■ What the exercise asks: Report every line below that has the string "connected" in it.

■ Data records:
»»
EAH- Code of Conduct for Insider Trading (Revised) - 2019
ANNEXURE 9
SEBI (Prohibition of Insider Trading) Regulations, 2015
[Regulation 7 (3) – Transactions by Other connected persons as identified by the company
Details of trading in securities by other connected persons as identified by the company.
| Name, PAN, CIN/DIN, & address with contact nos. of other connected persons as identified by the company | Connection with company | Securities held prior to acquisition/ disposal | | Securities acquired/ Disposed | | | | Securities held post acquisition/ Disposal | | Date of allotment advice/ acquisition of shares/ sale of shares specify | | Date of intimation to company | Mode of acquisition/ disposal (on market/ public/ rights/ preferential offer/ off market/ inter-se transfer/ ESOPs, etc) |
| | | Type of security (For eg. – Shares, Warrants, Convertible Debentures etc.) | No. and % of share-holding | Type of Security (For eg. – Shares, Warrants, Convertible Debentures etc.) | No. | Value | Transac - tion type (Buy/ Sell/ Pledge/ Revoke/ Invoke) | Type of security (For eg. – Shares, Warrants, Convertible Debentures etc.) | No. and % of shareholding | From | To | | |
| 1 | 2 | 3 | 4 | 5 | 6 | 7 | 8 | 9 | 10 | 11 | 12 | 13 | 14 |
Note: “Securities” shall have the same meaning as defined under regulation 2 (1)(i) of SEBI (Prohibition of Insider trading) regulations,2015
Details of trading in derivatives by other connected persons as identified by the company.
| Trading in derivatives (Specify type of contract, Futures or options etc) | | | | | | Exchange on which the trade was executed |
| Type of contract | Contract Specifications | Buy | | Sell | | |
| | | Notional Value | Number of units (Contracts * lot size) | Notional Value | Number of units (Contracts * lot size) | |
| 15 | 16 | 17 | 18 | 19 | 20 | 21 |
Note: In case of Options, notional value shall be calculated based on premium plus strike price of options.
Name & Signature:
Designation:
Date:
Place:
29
««
■ Solved problem:
[Regulation 7 (3) – Transactions by Other connected persons as identified by the company
Details of trading in securities by other connected persons as identified by the company.
| Name, PAN, CIN/DIN, & address with contact nos. of other connected persons as identified by the company | Connection with company | Securities held prior to acquisition/ disposal | | Securities acquired/ Disposed | | | | Securities held post acquisition/ Disposal | | Date of allotment advice/ acquisition of shares/ sale of shares specify | | Date of intimation to company | Mode of acquisition/ disposal (on market/ public/ rights/ preferential offer/ off market/ inter-se transfer/ ESOPs, etc) |
Details of trading in derivatives by other connected persons as identified by the company.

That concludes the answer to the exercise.